How do I know that this is how many working parents feel?  Because I hear the stories.  I feel their stress emanating from their beings and permeating their homes.  I see the effects of it in society at large.  Because I know so much more fully than ever before what peace feels like and what a fluid schedule affords me, I sense the absence of it rather acutely when it is missing.  I don’t, in any way, mean for that to sound judgmental or for such a statement to cause someone to feel guilty or condemned, I mean it as an observation only.  And in a culture where peace isn’t valued and we aren’t applauded for pursuing it, I don’t expect to be really understood on this point, rather I expect to be criticized.

I’m also, in no way, saying that because a parent has a packed schedule and a full-time career, she isn’t present in her own life and that peace isn’t possible.  However, for the working parent, finding the balance and the peace and being truly present and at ease is often more difficult.  There is less margin for error simply because there’s less margin, period.  It’s not impossible–for I truly believe that all things are possible with God–but it’s so much harder to come by.

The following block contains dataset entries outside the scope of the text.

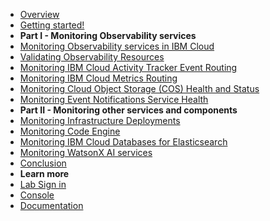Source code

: - [Overview](./cover.md)
- [Getting started!](./10-getting-started.md)
- **Part I - Monitoring Observability services**
- [Monitoring Observability services in IBM Cloud](./30-monitor-platform-data.md)
- [Validating Observability Resources](./20-validate-observability-resources.md)
- [Monitoring IBM Cloud Activity Tracker Event Routing](./30-monitor-atracker.md)
- [Monitoring IBM Cloud Metrics Routing](./30-monitor-mrouter.md)
- [Monitoring Cloud Object Storage (COS) Health and Status](./30-monitor-cos.md)
- [Monitoring Event Notifications Service Health](./30-monitor-en.md)
- **Part II - Monitoring other services and components**
- [Monitoring Infrastructure Deployments](./40-monitor-da-deployments.md)
- [Monitoring Code Engine](./50-monitor-code-engine.md)
- [Monitoring IBM Cloud Databases for Elasticsearch](./60-elasticsearch.md)
- [Monitoring WatsonX AI services](./70-monitoring-watsonx.md)
- [Conclusion](./100-conclusion.md)
- **Learn more**
- [Lab Sign in](https://ibm.biz/lab1815)
- [Console](https://cloud.ibm.com/)
- [Documentation](https://cloud.ibm.com/docs/)
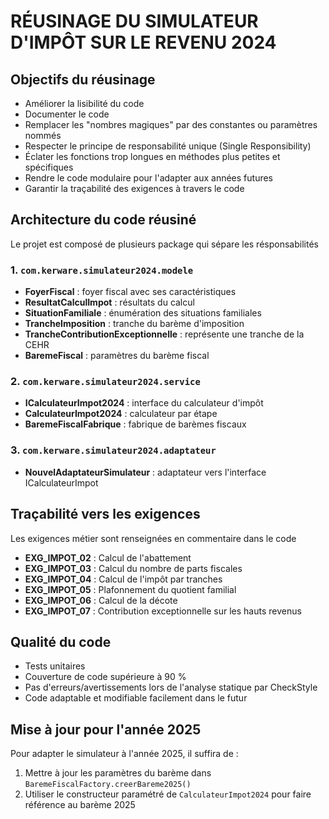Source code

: # RÉUSINAGE DU SIMULATEUR D'IMPÔT SUR LE REVENU 2024

## Objectifs du réusinage
- Améliorer la lisibilité du code
- Documenter le code
- Remplacer les "nombres magiques" par des constantes ou paramètres nommés
- Respecter le principe de responsabilité unique (Single Responsibility)
- Éclater les fonctions trop longues en méthodes plus petites et spécifiques
- Rendre le code modulaire pour l'adapter aux années futures
- Garantir la traçabilité des exigences à travers le code

## Architecture du code réusiné
Le projet est composé de plusieurs package qui sépare les résponsabilités

### 1. `com.kerware.simulateur2024.modele`
- **FoyerFiscal** : foyer fiscal avec ses caractéristiques
- **ResultatCalculImpot** : résultats du calcul
- **SituationFamiliale** : énumération des situations familiales
- **TrancheImposition** : tranche du barème d'imposition
- **TrancheContributionExceptionnelle** : représente une tranche de la CEHR
- **BaremeFiscal** : paramètres du barème fiscal

### 2. `com.kerware.simulateur2024.service`
- **ICalculateurImpot2024** : interface du calculateur d'impôt
- **CalculateurImpot2024** : calculateur par étape
- **BaremeFiscalFabrique** : fabrique de barèmes fiscaux

### 3. `com.kerware.simulateur2024.adaptateur`
- **NouvelAdaptateurSimulateur** : adaptateur vers l'interface ICalculateurImpot

## Traçabilité vers les exigences
Les exigences métier sont renseignées en commentaire dans le code

- **EXG_IMPOT_02** : Calcul de l'abattement
- **EXG_IMPOT_03** : Calcul du nombre de parts fiscales
- **EXG_IMPOT_04** : Calcul de l'impôt par tranches
- **EXG_IMPOT_05** : Plafonnement du quotient familial
- **EXG_IMPOT_06** : Calcul de la décote
- **EXG_IMPOT_07** : Contribution exceptionnelle sur les hauts revenus

## Qualité du code
- Tests unitaires
- Couverture de code supérieure à 90 %
- Pas d'erreurs/avertissements lors de l'analyse statique par CheckStyle
- Code adaptable et modifiable facilement dans le futur

## Mise à jour pour l'année 2025
Pour adapter le simulateur à l'année 2025, il suffira de :
1. Mettre à jour les paramètres du barème dans `BaremeFiscalFactory.creerBareme2025()`
2. Utiliser le constructeur paramétré de `CalculateurImpot2024` pour faire référence au barème 2025
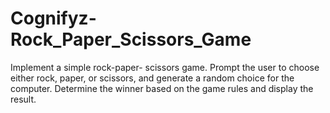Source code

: # Cognifyz-Rock_Paper_Scissors_Game
Implement a simple rock-paper- scissors game. Prompt the user to choose either  rock, paper, or scissors, and generate a random choice for the computer. Determine the winner based on the game rules and display the result.
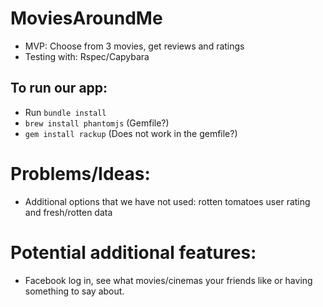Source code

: # MoviesAroundMe
* MVP: Choose from 3 movies, get reviews and ratings
* Testing with: Rspec/Capybara

## To run our app:
* Run `bundle install`
* `brew install phantomjs` (Gemfile?)
* `gem install rackup` (Does not work in the gemfile?)



# Problems/Ideas:
* Additional options that we have not used: rotten tomatoes user rating and fresh/rotten data

# Potential additional features:
* Facebook log in, see what movies/cinemas your friends like or having something to say about.
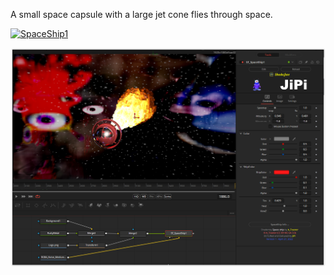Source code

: 

<!-- +++ DO NOT REMOVE THIS COMMENT +++ DO NOT ADD OR EDIT ANY TEXT BEFORE THIS LINE +++ IT WOULD BE A REALLY BAD IDEA +++ -->

A small space capsule with a large jet cone flies through space.

[![SpaceShip1](https://user-images.githubusercontent.com/78935215/165700854-a3233033-2931-4e1b-85cb-e7d63aa9c7d9.gif)](SpaceShip.fuse)

[![Thumbnail](SpaceShip_screenshot.png)](https://www.shadertoy.com/view/NlsBzn "View on Shadertoy.com")

<!-- +++ DO NOT REMOVE THIS COMMENT +++ DO NOT EDIT ANY TEXT THAT COMES AFTER THIS LINE +++ TRUST ME: JUST DON'T DO IT +++ -->

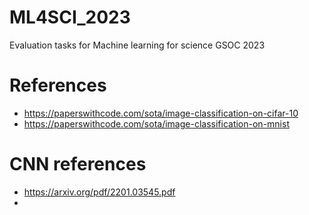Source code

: # ML4SCI_2023
Evaluation tasks for Machine learning for science GSOC 2023


# References 
- https://paperswithcode.com/sota/image-classification-on-cifar-10
- https://paperswithcode.com/sota/image-classification-on-mnist

# CNN references 
- https://arxiv.org/pdf/2201.03545.pdf
- 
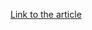 [Link to the article](https://symantec.com/connect/blogs/duuzer-back-door-trojan-targets-south-korea-take-over-computers)
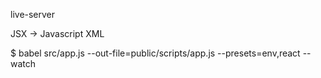 live-server

JSX -> Javascript XML


$ babel src/app.js --out-file=public/scripts/app.js --presets=env,react --watch
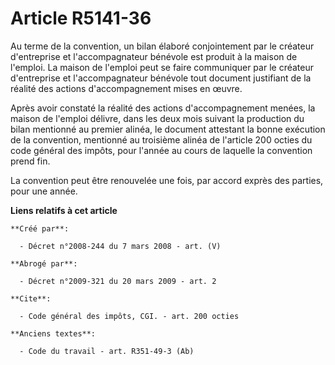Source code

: # Article R5141-36

Au terme de la convention, un bilan élaboré conjointement par le créateur d'entreprise et l'accompagnateur bénévole est
produit à la maison de l'emploi. La maison de l'emploi peut se faire communiquer par le créateur d'entreprise et
l'accompagnateur bénévole tout document justifiant de la réalité des actions d'accompagnement mises en œuvre. 

Après avoir constaté la réalité des actions d'accompagnement menées, la maison de l'emploi délivre, dans les deux mois
suivant la production du bilan mentionné au premier alinéa, le document attestant la bonne exécution de la convention,
mentionné au troisième alinéa de l'article 200 octies du code général des impôts, pour l'année au cours de laquelle la
convention prend fin. 

La convention peut être renouvelée une fois, par accord exprès des parties, pour une année.

**Liens relatifs à cet article**

	**Créé par**:

	  - Décret n°2008-244 du 7 mars 2008 - art. (V)

	**Abrogé par**:

	  - Décret n°2009-321 du 20 mars 2009 - art. 2

	**Cite**:

	  - Code général des impôts, CGI. - art. 200 octies

	**Anciens textes**:

	  - Code du travail - art. R351-49-3 (Ab)
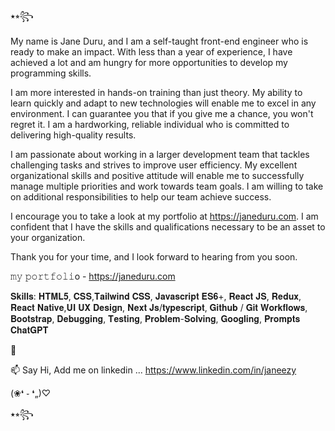⭑⭒꧂

My name is Jane Duru, and I am a self-taught front-end engineer who is ready to make an impact. With less than a year of experience, I have achieved a lot and am hungry for more opportunities to develop my programming skills.

I am more interested in hands-on training than just theory. My ability to learn quickly and adapt to new technologies will enable me to excel in any environment. I can guarantee you that if you give me a chance, you won't regret it. I am a hardworking, reliable individual who is committed to delivering high-quality results.

I am passionate about working in a larger development team that tackles challenging tasks and strives to improve user efficiency. My excellent organizational skills and positive attitude will enable me to successfully manage multiple priorities and work towards team goals. I am willing to take on additional responsibilities to help our team achieve success.

I encourage you to take a look at my portfolio at https://janeduru.com. I am confident that I have the skills and qualifications necessary to be an asset to your organization.

Thank you for your time, and I look forward to hearing from you soon.

𝚖𝚢 𝚙𝚘𝚛𝚝𝚏𝚘𝚕𝚒o - https://janeduru.com

𝐒𝐤𝐢𝐥𝐥𝐬: 𝐇𝐓𝐌𝐋𝟓, 𝐂𝐒𝐒,𝐓𝐚𝐢𝐥𝐰𝐢𝐧𝐝 𝐂𝐒𝐒, 𝐉𝐚𝐯𝐚𝐬𝐜𝐫𝐢𝐩𝐭 𝐄𝐒𝟔+, 𝐑𝐞𝐚𝐜𝐭 𝐉𝐒, 𝐑𝐞𝐝𝐮𝐱, 𝐑𝐞𝐚𝐜𝐭 𝐍𝐚𝐭𝐢𝐯𝐞,𝐔𝐈 𝐔𝐗 𝐃𝐞𝐬𝐢𝐠𝐧, 𝐍𝐞𝐱𝐭 𝐉𝐬/𝐭𝐲𝐩𝐞𝐬𝐜𝐫𝐢𝐩𝐭, 𝐆𝐢𝐭𝐡𝐮𝐛 / 𝐆𝐢𝐭 𝐖𝐨𝐫𝐤𝐟𝐥𝐨𝐰𝐬, 𝐁𝐨𝐨𝐭𝐬𝐭𝐫𝐚𝐩, 𝐃𝐞𝐛𝐮𝐠𝐠𝐢𝐧𝐠, 𝐓𝐞𝐬𝐭𝐢𝐧𝐠, 𝐏𝐫𝐨𝐛𝐥𝐞𝐦-𝐒𝐨𝐥𝐯𝐢𝐧𝐠, 𝐆𝐨𝐨𝐠𝐥𝐢𝐧𝐠, 𝐏𝐫𝐨𝐦𝐩𝐭𝐬 𝐂𝐡𝐚𝐭𝐆𝐏𝐓

💞️

📫 Say Hi, Add me on linkedin ... https://www.linkedin.com/in/janeezy


(❀❛ ֊ ❛„)♡

⭑⭒꧂
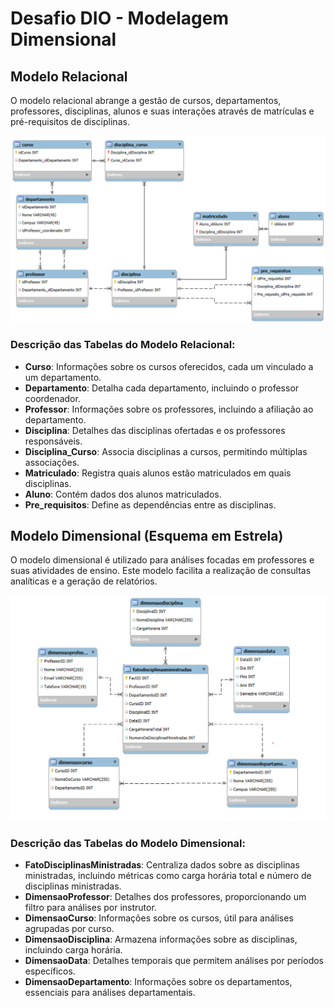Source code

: # Desafio DIO - Modelagem Dimensional

## Modelo Relacional

O modelo relacional abrange a gestão de cursos, departamentos, professores, disciplinas, alunos e suas interações através de matrículas e pré-requisitos de disciplinas.

![Modelo Relacional da Universidade](relational-model.png)

### Descrição das Tabelas do Modelo Relacional:
- **Curso**: Informações sobre os cursos oferecidos, cada um vinculado a um departamento.
- **Departamento**: Detalha cada departamento, incluindo o professor coordenador.
- **Professor**: Informações sobre os professores, incluindo a afiliação ao departamento.
- **Disciplina**: Detalhes das disciplinas ofertadas e os professores responsáveis.
- **Disciplina_Curso**: Associa disciplinas a cursos, permitindo múltiplas associações.
- **Matriculado**: Registra quais alunos estão matriculados em quais disciplinas.
- **Aluno**: Contém dados dos alunos matriculados.
- **Pre_requisitos**: Define as dependências entre as disciplinas.

## Modelo Dimensional (Esquema em Estrela)

O modelo dimensional é utilizado para análises focadas em professores e suas atividades de ensino. Este modelo facilita a realização de consultas analíticas e a geração de relatórios.

![Esquema em Estrela da Universidade](Star-Schema.png)

### Descrição das Tabelas do Modelo Dimensional:
- **FatoDisciplinasMinistradas**: Centraliza dados sobre as disciplinas ministradas, incluindo métricas como carga horária total e número de disciplinas ministradas.
- **DimensaoProfessor**: Detalhes dos professores, proporcionando um filtro para análises por instrutor.
- **DimensaoCurso**: Informações sobre os cursos, útil para análises agrupadas por curso.
- **DimensaoDisciplina**: Armazena informações sobre as disciplinas, incluindo carga horária.
- **DimensaoData**: Detalhes temporais que permitem análises por períodos específicos.
- **DimensaoDepartamento**: Informações sobre os departamentos, essenciais para análises departamentais.
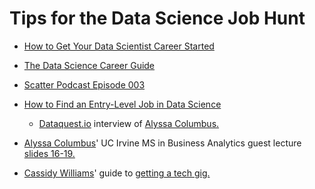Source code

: # Tips for the Data Science Job Hunt

- [How to Get Your Data Scientist Career Started](https://www.forbes.com/sites/louiscolumbus/2019/04/14/how-to-get-your-data-scientist-career-started/)

- [The Data Science Career Guide](https://www.dataquest.io/blog/data-science-career-guide/)

- [Scatter Podcast Episode 003](https://soundcloud.com/scatterpodcast/episode-003)

- [How to Find an Entry-Level Job in Data Science](https://www.dataquest.io/blog/how-to-find-an-entry-level-job-in-data-science/)
  + [Dataquest.io](https://dataquest.io) interview of [Alyssa Columbus.](https://alyssacolumbus.com)
  
- [Alyssa Columbus](https://alyssacolumbus.com)' UC Irvine MS in Business Analytics guest lecture [slides 16-19.](https://github.com/acolum/conference-presentations/blob/master/2018-11-19_MSBA-PL-Guest-Lecture.pdf)

- [Cassidy Williams](https://github.com/cassidoo)' guide to [getting a tech gig.](https://github.com/cassidoo/getting-a-gig)

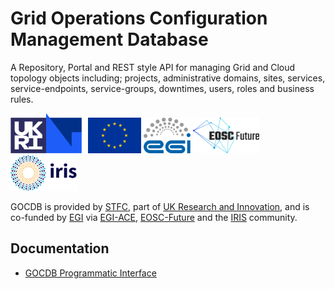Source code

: # Grid Operations Configuration Management Database

A Repository, Portal and REST style API for managing Grid and Cloud topology
objects including; projects, administrative domains, sites, services,
service-endpoints, service-groups, downtimes, users, roles and business rules.

<img alt="The logo of the Science and Technology Facilities Council"
     src="img/logos/ukri_stfc.png"
     height=64
/>
<img alt="The logo of the European Union"
     src="img/flags/eu.png"
     height=57
/>
<img alt="The logo of the E G I Foundation"
     src="img/logos/egi.png"
     height=57
/>
<img alt="The logo of the EOSC Future Horizon 20 20 project"
     src="img/logos/eosc_future.png"
     height=57
/>
<img alt="The logo of the IRIS Community"
     src="img/logos/iris_ac_uk.png"
     height=57
/>

GOCDB is provided by [STFC](https://stfc.ukri.org/), part of
[UK Research and Innovation](https://www.ukri.org/), and is co-funded by
[EGI](https://egi.eu) via [EGI-ACE](https://www.egi.eu/project/egi-ace/),
[EOSC-Future](https://eoscfuture.eu/) and the [IRIS](https://www.iris.ac.uk/)
community.

## Documentation

- [GOCDB Programmatic Interface](api/index.md)

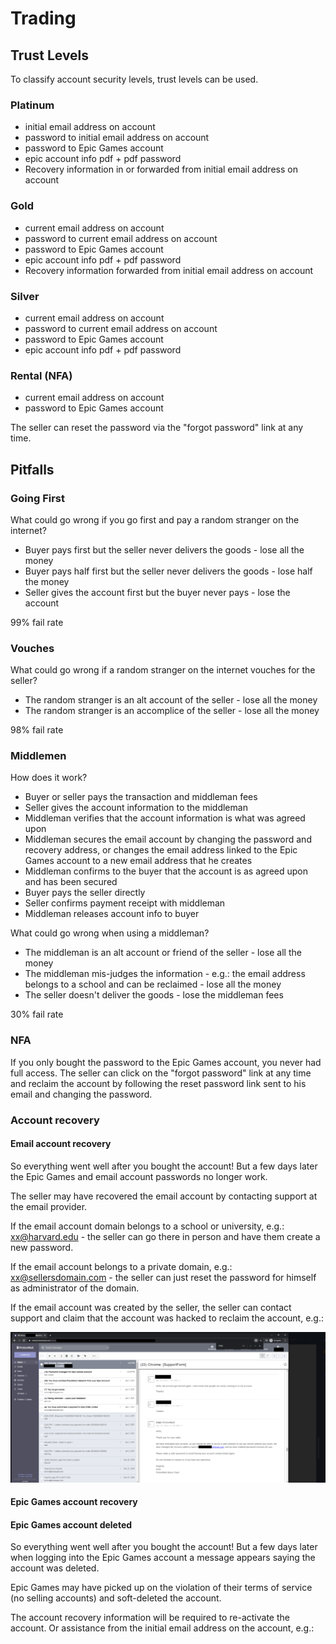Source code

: # Trading

## Trust Levels

To classify account security levels, trust levels can be used.

### Platinum

- initial email address on account
- password to initial email address on account
- password to Epic Games account
- epic account info pdf + pdf password
- Recovery information in or forwarded from initial email address on account

### Gold

- current email address on account 
- password to current email address on account
- password to Epic Games account
- epic account info pdf + pdf password
- Recovery information forwarded from initial email address on account

### Silver

- current email address on account 
- password to current email address on account
- password to Epic Games account
- epic account info pdf + pdf password

### Rental (NFA)

- current email address on account 
- password to Epic Games account

The seller can reset the password via the "forgot password" link at any time.

## Pitfalls

### Going First

What could go wrong if you go first and pay a random stranger on the internet?

- Buyer pays first but the seller never delivers the goods - lose all the money
- Buyer pays half first but the seller never delivers the goods - lose half the money
- Seller gives the account first but the buyer never pays - lose the account

99% fail rate

### Vouches

What could go wrong if a random stranger on the internet vouches for the seller?

- The random stranger is an alt account of the seller - lose all the money
- The random stranger is an accomplice of the seller - lose all the money

98% fail rate 

### Middlemen

How does it work?

- Buyer or seller pays the transaction and middleman fees
- Seller gives the account information to the middleman
- Middleman verifies that the account information is what was agreed upon
- Middleman secures the email account by changing the password and recovery address, or changes the email address linked to the Epic Games account to a new email address that he creates
- Middleman confirms to the buyer that the account is as agreed upon and has been secured
- Buyer pays the seller directly
- Seller confirms payment receipt with middleman
- Middleman releases account info to buyer

What could go wrong when using a middleman?

- The middleman is an alt account or friend of the seller - lose all the money
- The middleman mis-judges the information - e.g.: the email address belongs to a school and can be reclaimed - lose all the money
- The seller doesn't deliver the goods - lose the middleman fees

30% fail rate

### NFA

If you only bought the password to the Epic Games account, you never had full access. The seller can click on the "forgot password" link at any time and reclaim the account by following the reset password link sent to his email and changing the password.

### Account recovery

#### Email account recovery

So everything went well after you bought the account! But a few days later the Epic Games and email account passwords no longer work.

The seller may have recovered the email account by contacting support at the email provider.

If the email account domain belongs to a school or university, e.g.: xx@harvard.edu - the seller can go there in person and have them create a new password.

If the email account belongs to a private domain, e.g.: xx@sellersdomain.com - the seller can just reset the password for himself as administrator of the domain.

If the email account was created by the seller, the seller can contact support and claim that the account was hacked to reclaim the account, e.g.:

![ProtonMail Account Recovery](https://github.com/gflixx/Accounts/blob/main/Assets/proton_mail_support.png?raw=true "ProtonMail Account Recovery")

#### Epic Games account recovery

#### Epic Games account deleted

So everything went well after you bought the account! But a few days later when logging into the Epic Games account a message appears saying the account was deleted.

Epic Games may have picked up on the violation of their terms of service (no selling accounts) and soft-deleted the account.

The account recovery information will be required to re-activate the account. Or assistance from the initial email address on the account, e.g.:
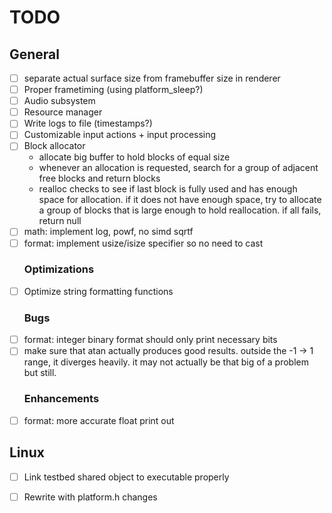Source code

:<!--*
 * Description:  Todo list for project museum
 * Author:       Alicia Amarilla (smushyaa@gmail.com)
 * File Created: June 15, 2023
-->
# TODO 
## General 
- [ ] separate actual surface size from framebuffer size in renderer
- [ ] Proper frametiming (using platform_sleep?)
- [ ] Audio subsystem
- [ ] Resource manager
- [ ] Write logs to file (timestamps?)
- [ ] Customizable input actions + input processing
- [ ] Block allocator
    - allocate big buffer to hold blocks of equal size
    - whenever an allocation is requested, search for a
        group of adjacent free blocks and return blocks
    - realloc checks to see if last block is fully used and
        has enough space for allocation. if it does not have
        enough space, try to allocate a group of blocks that is
        large enough to hold reallocation. if all fails, return null
- [ ] math: implement log, powf, no simd sqrtf
- [ ] format: implement usize/isize specifier so no need to cast
    ### Optimizations
- [ ] Optimize string formatting functions
    ### Bugs
- [ ] format: integer binary format should only print necessary bits
- [ ] make sure that atan actually produces good results.
    outside the -1 -> 1 range, it diverges heavily.
    it may not actually be that big of a problem but still.
    ### Enhancements
- [ ] format: more accurate float print out
## Linux
- [ ] Link testbed shared object to executable properly
- [ ] Rewrite with platform.h changes

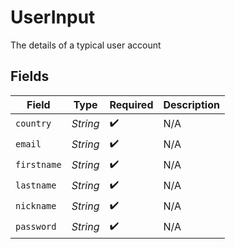 # UserInput

The details of a typical user account


## Fields

| Field              | Type               | Required           | Description        |
| ------------------ | ------------------ | ------------------ | ------------------ |
| `country`          | *String*           | :heavy_check_mark: | N/A                |
| `email`            | *String*           | :heavy_check_mark: | N/A                |
| `firstname`        | *String*           | :heavy_check_mark: | N/A                |
| `lastname`         | *String*           | :heavy_check_mark: | N/A                |
| `nickname`         | *String*           | :heavy_check_mark: | N/A                |
| `password`         | *String*           | :heavy_check_mark: | N/A                |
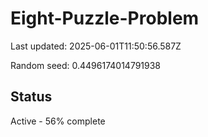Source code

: # Eight-Puzzle-Problem

Last updated: 2025-06-01T11:50:56.587Z

Random seed: 0.4496174014791938

## Status

Active - 56% complete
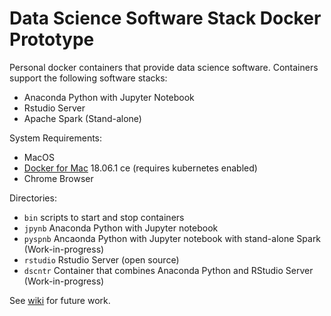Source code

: # Data Science Software Stack Docker Prototype

Personal docker containers that provide data science software.  Containers 
support the following software stacks:
* Anaconda Python with Jupyter Notebook
* Rstudio Server 
* Apache Spark (Stand-alone)

System Requirements:
* MacOS
* [Docker for Mac](https://store.docker.com/editions/community/docker-ce-desktop-mac) 18.06.1 ce (requires kubernetes enabled)
* Chrome Browser

Directories:
* `bin` scripts to start and stop containers
* `jpynb` Anaconda Python with Jupyter notebook
* `pyspnb` Ancaonda Python with Jupyter notebook with stand-alone Spark (Work-in-progress)
* `rstudio` Rstudio Server (open source)
* `dscntr` Container that combines Anaconda Python and RStudio Server (Work-in-progress)

See [wiki](https://github.com/jimthompson5802/datascience_containers/wiki) for future work.
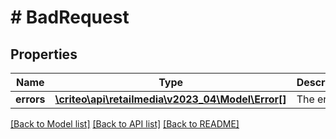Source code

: # # BadRequest

## Properties

Name | Type | Description | Notes
------------ | ------------- | ------------- | -------------
**errors** | [**\criteo\api\retailmedia\v2023_04\Model\Error[]**](Error.md) | The errors | [optional]

[[Back to Model list]](../../README.md#models) [[Back to API list]](../../README.md#endpoints) [[Back to README]](../../README.md)
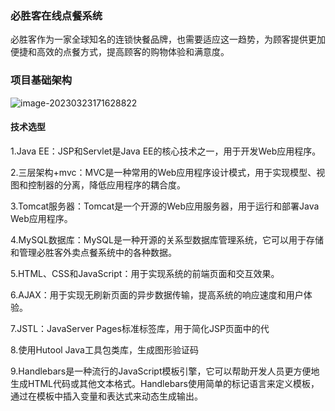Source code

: ### 必胜客在线点餐系统

必胜客作为一家全球知名的连锁快餐品牌，也需要适应这一趋势，为顾客提供更加便捷和高效的点餐方式，提高顾客的购物体验和满意度。

### 项目基础架构

![image-20230323171628822](C:\Users\scmie\AppData\Roaming\Typora\typora-user-images\image-20230323171628822.png)

#### 技术选型

1.Java EE：JSP和Servlet是Java EE的核心技术之一，用于开发Web应用程序。

2.三层架构+mvc：MVC是一种常用的Web应用程序设计模式，用于实现模型、视图和控制器的分离，降低应用程序的耦合度。

3.Tomcat服务器：Tomcat是一个开源的Web应用服务器，用于运行和部署Java Web应用程序。

4.MySQL数据库：MySQL是一种开源的关系型数据库管理系统，它可以用于存储和管理必胜客外卖点餐系统中的各种数据。

5.HTML、CSS和JavaScript：用于实现系统的前端页面和交互效果。

6.AJAX：用于实现无刷新页面的异步数据传输，提高系统的响应速度和用户体验。

7.JSTL：JavaServer Pages标准标签库，用于简化JSP页面中的代

8.使用Hutool Java工具包类库，生成图形验证码

9.Handlebars是一种流行的JavaScript模板引擎，它可以帮助开发人员更方便地生成HTML代码或其他文本格式。Handlebars使用简单的标记语言来定义模板，通过在模板中插入变量和表达式来动态生成输出。

####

My prayer is that whatever your schedule is, may we all really evaluate what’s most important to us and adjust our schedules accordingly.  May we all be willing to make the necessary adjustments to keep first things first, and to honor God with everything He’s given us.  Time is a precious commodity, one that we can never get back.  We should take our schedules seriously and maybe even look at them through the lens of eternity.

What does your schedule say about you?